Aquél
maldito reloj le estaba volviendo loco con sus campanadas… pero, ¡era imposible
que diese campanadas porque era un triste reloj de oficina de los que funcionan
con pilas!… bueno, su madre había tenido uno en la cocina que daba las horas
con cantos de pájaros, pero campanadas no, eso no era posible en un reloj de
ese tipo… pero entonces ¿por qué escuchaba aquellas campanadas cada vez que se
cumplía una hora? o quizás sería mejor decir cada vez que se descumplía una
hora pues le iba quedando menos tiempo.
¿Sería
que ya se había vuelto loco de remate y estaba sufriendo alucinaciones
auditivas? ¿Estaba esquizofrénico acaso? No, pero sí estaba aterrado,
completamente aterrado, cada minuto que pasaba le hacía sentirse más seguro de
ello y es que no tenía salida… aquello era el fin, su fin y no podía hacer nada
para remediarlo, ni esperar ayuda de ninguno de sus amigos porque, realmente,
no tenía amigos… se había dedicado a aprovecharse de todos ellos y ahora
engrosaban el ejército de sus enemigos, los mismos que le llevaron ante el
tribunal y le acusaron de crímenes que había cometido e incluso de los que no
había cometido y le condujeron a una condena de muerte que debía cumplirse al
amanecer del siguiente día y para eso sólo faltaban… ¡OH, Dios! ¡Cada vez
faltaba menos tiempo!... y, ahora que volvía a sonar el reloj,… una hora menos.
No lo
hubiera creído si alguien le hubiera dicho que iba a suceder aquello pero la
verdad es que él lo tendría que haber previsto. Un abogado de su experiencia no
podía dejar cabos sueltos a la hora de preparar un caso y aún menos “su caso”

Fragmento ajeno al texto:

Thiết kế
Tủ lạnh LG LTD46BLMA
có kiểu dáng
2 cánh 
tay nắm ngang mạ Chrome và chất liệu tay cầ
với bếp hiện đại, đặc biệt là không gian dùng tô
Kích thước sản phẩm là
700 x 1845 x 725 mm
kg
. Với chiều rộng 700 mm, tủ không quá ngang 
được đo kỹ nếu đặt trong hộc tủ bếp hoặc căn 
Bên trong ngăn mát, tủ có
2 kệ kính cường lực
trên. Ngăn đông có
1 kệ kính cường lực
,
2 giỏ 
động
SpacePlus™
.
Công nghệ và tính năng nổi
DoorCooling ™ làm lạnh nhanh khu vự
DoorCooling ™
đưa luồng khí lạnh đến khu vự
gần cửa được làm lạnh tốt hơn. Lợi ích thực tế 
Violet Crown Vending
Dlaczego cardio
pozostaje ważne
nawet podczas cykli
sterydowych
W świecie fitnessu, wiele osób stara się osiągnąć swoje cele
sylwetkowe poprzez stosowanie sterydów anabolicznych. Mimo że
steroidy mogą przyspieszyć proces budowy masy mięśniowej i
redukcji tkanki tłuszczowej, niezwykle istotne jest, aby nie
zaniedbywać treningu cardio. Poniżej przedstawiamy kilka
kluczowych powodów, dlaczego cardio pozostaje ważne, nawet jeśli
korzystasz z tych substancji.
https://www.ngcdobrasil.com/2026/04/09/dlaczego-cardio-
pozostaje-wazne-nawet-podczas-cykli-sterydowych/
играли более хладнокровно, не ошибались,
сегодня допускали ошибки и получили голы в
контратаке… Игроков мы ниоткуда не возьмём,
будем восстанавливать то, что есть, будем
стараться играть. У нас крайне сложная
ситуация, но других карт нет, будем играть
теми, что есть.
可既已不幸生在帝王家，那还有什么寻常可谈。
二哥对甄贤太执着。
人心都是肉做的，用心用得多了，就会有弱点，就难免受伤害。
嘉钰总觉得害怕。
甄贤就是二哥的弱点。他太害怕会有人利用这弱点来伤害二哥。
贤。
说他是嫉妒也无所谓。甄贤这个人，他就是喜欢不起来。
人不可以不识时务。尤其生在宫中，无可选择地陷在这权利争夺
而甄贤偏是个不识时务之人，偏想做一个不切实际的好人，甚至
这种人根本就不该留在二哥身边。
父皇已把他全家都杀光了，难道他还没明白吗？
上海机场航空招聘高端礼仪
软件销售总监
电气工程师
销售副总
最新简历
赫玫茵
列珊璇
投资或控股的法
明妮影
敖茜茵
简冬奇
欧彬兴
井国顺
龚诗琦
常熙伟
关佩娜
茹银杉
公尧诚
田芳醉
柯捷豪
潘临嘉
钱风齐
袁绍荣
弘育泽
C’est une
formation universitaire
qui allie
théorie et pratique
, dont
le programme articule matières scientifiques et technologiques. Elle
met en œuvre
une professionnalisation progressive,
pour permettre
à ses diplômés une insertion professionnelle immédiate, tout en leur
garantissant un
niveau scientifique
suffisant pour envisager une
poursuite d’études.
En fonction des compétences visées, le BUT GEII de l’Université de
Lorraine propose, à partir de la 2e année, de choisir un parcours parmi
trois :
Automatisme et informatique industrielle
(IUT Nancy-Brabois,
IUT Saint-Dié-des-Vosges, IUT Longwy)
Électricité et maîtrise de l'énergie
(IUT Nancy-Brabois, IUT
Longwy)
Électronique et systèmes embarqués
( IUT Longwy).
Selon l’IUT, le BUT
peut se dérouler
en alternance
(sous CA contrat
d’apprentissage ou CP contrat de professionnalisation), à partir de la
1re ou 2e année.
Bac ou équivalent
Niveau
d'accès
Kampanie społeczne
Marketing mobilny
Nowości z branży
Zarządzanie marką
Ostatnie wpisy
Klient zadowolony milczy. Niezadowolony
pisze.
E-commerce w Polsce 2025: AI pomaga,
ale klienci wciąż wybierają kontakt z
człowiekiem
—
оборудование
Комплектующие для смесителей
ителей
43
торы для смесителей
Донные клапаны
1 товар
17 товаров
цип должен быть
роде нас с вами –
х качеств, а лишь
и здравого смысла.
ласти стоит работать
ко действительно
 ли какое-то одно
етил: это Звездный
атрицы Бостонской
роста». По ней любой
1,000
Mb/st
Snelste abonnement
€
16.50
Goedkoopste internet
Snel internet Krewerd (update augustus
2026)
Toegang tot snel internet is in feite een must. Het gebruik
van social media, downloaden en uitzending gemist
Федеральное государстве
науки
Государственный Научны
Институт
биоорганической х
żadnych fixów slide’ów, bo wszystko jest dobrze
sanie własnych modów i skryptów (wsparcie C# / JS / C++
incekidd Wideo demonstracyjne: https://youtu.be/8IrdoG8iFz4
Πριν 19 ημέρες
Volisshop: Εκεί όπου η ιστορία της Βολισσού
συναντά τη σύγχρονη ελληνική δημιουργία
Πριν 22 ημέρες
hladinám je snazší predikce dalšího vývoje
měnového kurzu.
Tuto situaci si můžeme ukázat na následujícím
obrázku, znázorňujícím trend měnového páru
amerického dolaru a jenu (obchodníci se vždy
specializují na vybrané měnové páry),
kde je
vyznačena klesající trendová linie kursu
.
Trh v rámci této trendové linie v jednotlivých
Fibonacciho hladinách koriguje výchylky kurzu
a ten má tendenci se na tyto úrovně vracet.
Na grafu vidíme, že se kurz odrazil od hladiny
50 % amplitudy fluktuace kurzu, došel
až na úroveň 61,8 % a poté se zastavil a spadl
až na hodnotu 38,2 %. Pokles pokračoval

pero lo cierto es que se confió a su capacidad de influenciar al jurado con su
oratoria y he ahí las consecuencias de la improvisación. Ahora sólo le quedaba
dar la talla y no perder los papeles a la hora de ir al cadalso,... bueno, a
donde fuera que se fuese a cumplir la sentencia… El ruido de las llaves al
abrir la cerradura de la puerta le sacaron de su soliloquio.